◆ **What to work on**: Once "Tinggi protein – bantu bina otot dan" turns up in a line below, reproduce that line and those after it exactly, stopping after the line with "planerare eller någon"; leave pictures out.

Extracted data entries
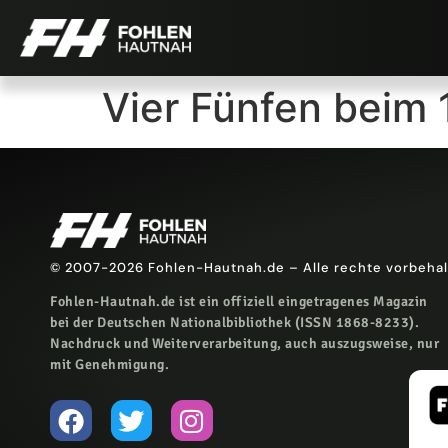
Vier Fünfen beim 1
© 2007-2026 Fohlen-Hautnah.de – Alle rechte vorbeha
Fohlen-Hautnah.de ist ein offiziell eingetragenes Magazin
bei der Deutschen Nationalbibliothek (ISSN 1868-8233).
Nachdruck und Weiterverarbeitung, auch auszugsweise, nur
mit Genehmigung.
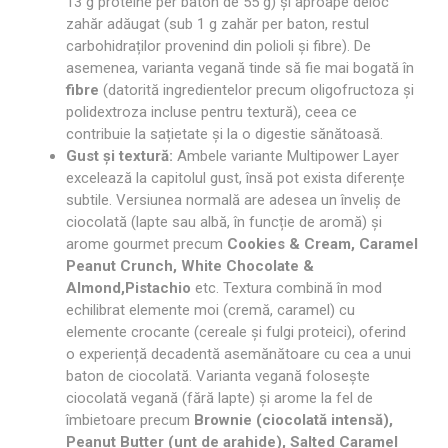
13 g proteine per baton de 55 g) și aproape deloc
zahăr adăugat (sub 1 g zahăr per baton, restul
carbohidraților provenind din polioli și fibre). De
asemenea, varianta vegană tinde să fie mai bogată în
fibre
(datorită ingredientelor precum oligofructoza și
polidextroza incluse pentru textură), ceea ce
contribuie la sațietate și la o digestie sănătoasă.
Gust și textură:
Ambele variante Multipower Layer
excelează la capitolul gust, însă pot exista diferențe
subtile. Versiunea normală are adesea un înveliș de
ciocolată (lapte sau albă, în funcție de aromă) și
arome gourmet precum
Cookies & Cream, Caramel
Peanut Crunch, White Chocolate &
Almond,Pistachio
etc. Textura combină în mod
echilibrat elemente moi (cremă, caramel) cu
elemente crocante (cereale și fulgi proteici), oferind
o experiență decadentă asemănătoare cu cea a unui
baton de ciocolată. Varianta vegană folosește
ciocolată vegană (fără lapte) și arome la fel de
îmbietoare precum
Brownie (ciocolată intensă),
Peanut Butter (unt de arahide), Salted Caramel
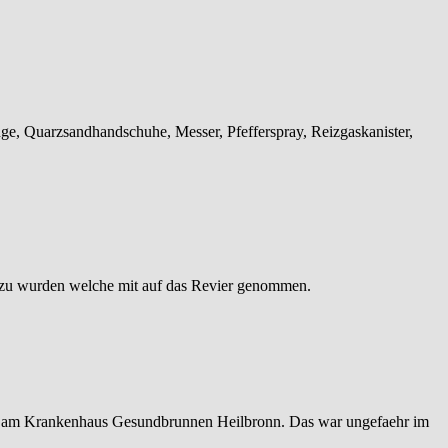
ge, Quarzsandhandschuhe, Messer, Pfefferspray, Reizgaskanister,
 zu wurden welche mit auf das Revier genommen.
m am Krankenhaus Gesundbrunnen Heilbronn. Das war ungefaehr im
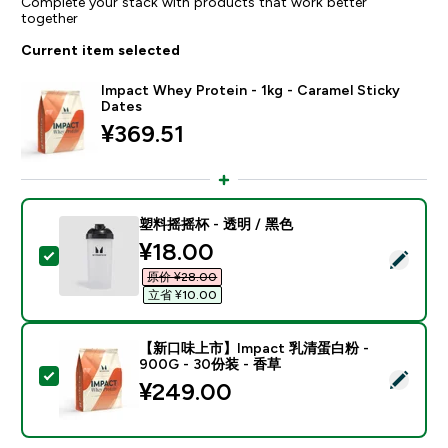
Complete your stack with products that work better
together
Current item selected
Impact Whey Protein - 1kg - Caramel Sticky
Dates
¥369.51‎
塑料摇摇杯 - 透明 / 黑色
discounted price
¥18.00‎
Select this product - 塑料摇摇杯 - 透明 / 黑色
原价 ¥28.00‎
立省 ¥10.00‎
【新口味上市】Impact 乳清蛋白粉 -
900G - 30份装 - 香草
Select this product - 【新口味上市】Impact 乳清蛋白
¥249.00‎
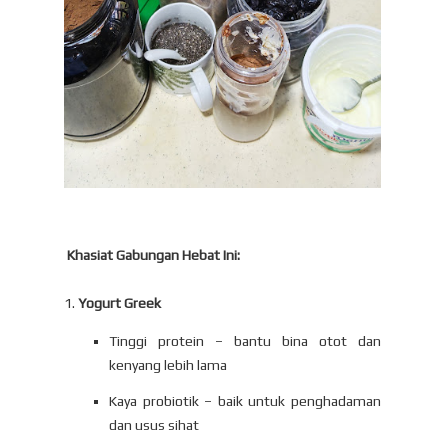
Khasiat Gabungan Hebat Ini:
1.
Yogurt Greek
Tinggi protein – bantu bina otot dan
kenyang lebih lama
Kaya probiotik – baik untuk penghadaman
dan usus sihat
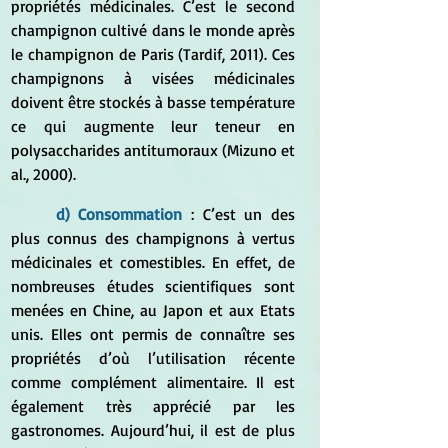
propriétés médicinales. C’est le second 
champignon cultivé dans le monde après 
le champignon de Paris (Tardif, 2011). Ces 
champignons à visées médicinales 
doivent être stockés à basse température 
ce qui augmente leur teneur en 
polysaccharides antitumoraux (Mizuno et 
al., 2000).
d) Consommation 
: C’est un des 
plus connus des champignons à vertus 
médicinales et comestibles. En effet, de 
nombreuses études scientifiques sont 
menées en Chine, au Japon et aux Etats 
unis. Elles ont permis de connaître ses 
propriétés d’où l’utilisation récente 
comme complément alimentaire. Il est 
également très apprécié par les 
gastronomes. Aujourd’hui, il est de plus 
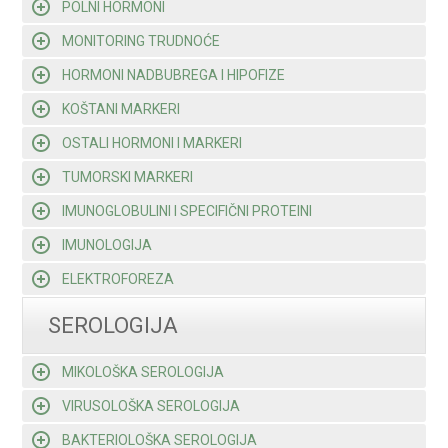
POLNI HORMONI
MONITORING TRUDNOĆE
HORMONI NADBUBREGA I HIPOFIZE
KOŠTANI MARKERI
OSTALI HORMONI I MARKERI
TUMORSKI MARKERI
IMUNOGLOBULINI I SPECIFIČNI PROTEINI
IMUNOLOGIJA
ELEKTROFOREZA
SEROLOGIJA
MIKOLOŠKA SEROLOGIJA
VIRUSOLOŠKA SEROLOGIJA
BAKTERIOLOŠKA SEROLOGIJA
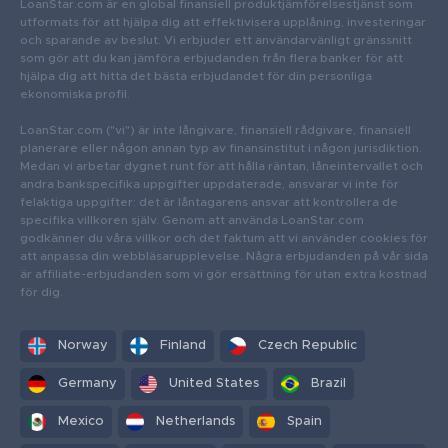
LoanStar.com är en global finansiell produktjämförelsestjänst som
utformats för att hjälpa dig att effektivisera upplåning, investeringar
och sparande av beslut. Vi erbjuder ett användarvänligt gränssnitt
som gör att du kan jämföra erbjudanden från flera banker för att
hjälpa dig att hitta det bästa erbjudandet för din personliga
ekonomiska profil.
LoanStar.com ("vi") är inte långivare, finansiell rådgivare, finansiell
planerare eller någon annan typ av finansinstitut i någon jurisdiktion.
Medan vi arbetar dygnet runt för att hålla räntan, låneintervallet och
andra bankspecifika uppgifter uppdaterade, ansvarar vi inte för
felaktiga uppgifter: det är låntagarens ansvar att kontrollera de
specifika villkoren själv. Genom att använda LoanStar.com
godkänner du våra villkor och det faktum att vi använder cookies för
att anpassa din webbläsarupplevelse. Några erbjudanden på vår sida
är affiliate-erbjudanden som vi gör ersättning för utan extra kostnad
för dig.
Norway
Finland
Czech Republic
Germany
United States
Brazil
Mexico
Netherlands
Spain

◆ **Exercise response**:
Tinggi protein – bantu bina otot dan
kenyang lebih lama
Kaya probiotik – baik untuk penghadaman
dan usus sihat
propriétés médicinales. C’est le second 
champignon cultivé dans le monde après 
le champignon de Paris (Tardif, 2011). Ces 
champignons à visées médicinales 
doivent être stockés à basse température 
ce qui augmente leur teneur en 
polysaccharides antitumoraux (Mizuno et 
al., 2000).
d) Consommation 
: C’est un des 
plus connus des champignons à vertus 
médicinales et comestibles. En effet, de 
nombreuses études scientifiques sont 
menées en Chine, au Japon et aux Etats 
unis. Elles ont permis de connaître ses 
propriétés d’où l’utilisation récente 
comme complément alimentaire. Il est 
également très apprécié par les 
gastronomes. Aujourd’hui, il est de plus 
POLNI HORMONI
MONITORING TRUDNOĆE
HORMONI NADBUBREGA I HIPOFIZE
KOŠTANI MARKERI
OSTALI HORMONI I MARKERI
TUMORSKI MARKERI
IMUNOGLOBULINI I SPECIFIČNI PROTEINI
IMUNOLOGIJA
ELEKTROFOREZA
SEROLOGIJA
MIKOLOŠKA SEROLOGIJA
VIRUSOLOŠKA SEROLOGIJA
BAKTERIOLOŠKA SEROLOGIJA
LoanStar.com är en global finansiell produktjämförelsestjänst som
utformats för att hjälpa dig att effektivisera upplåning, investeringar
och sparande av beslut. Vi erbjuder ett användarvänligt gränssnitt
som gör att du kan jämföra erbjudanden från flera banker för att
hjälpa dig att hitta det bästa erbjudandet för din personliga
ekonomiska profil.
LoanStar.com ("vi") är inte långivare, finansiell rådgivare, finansiell
planerare eller någon annan typ av finansinstitut i någon jurisdiktion.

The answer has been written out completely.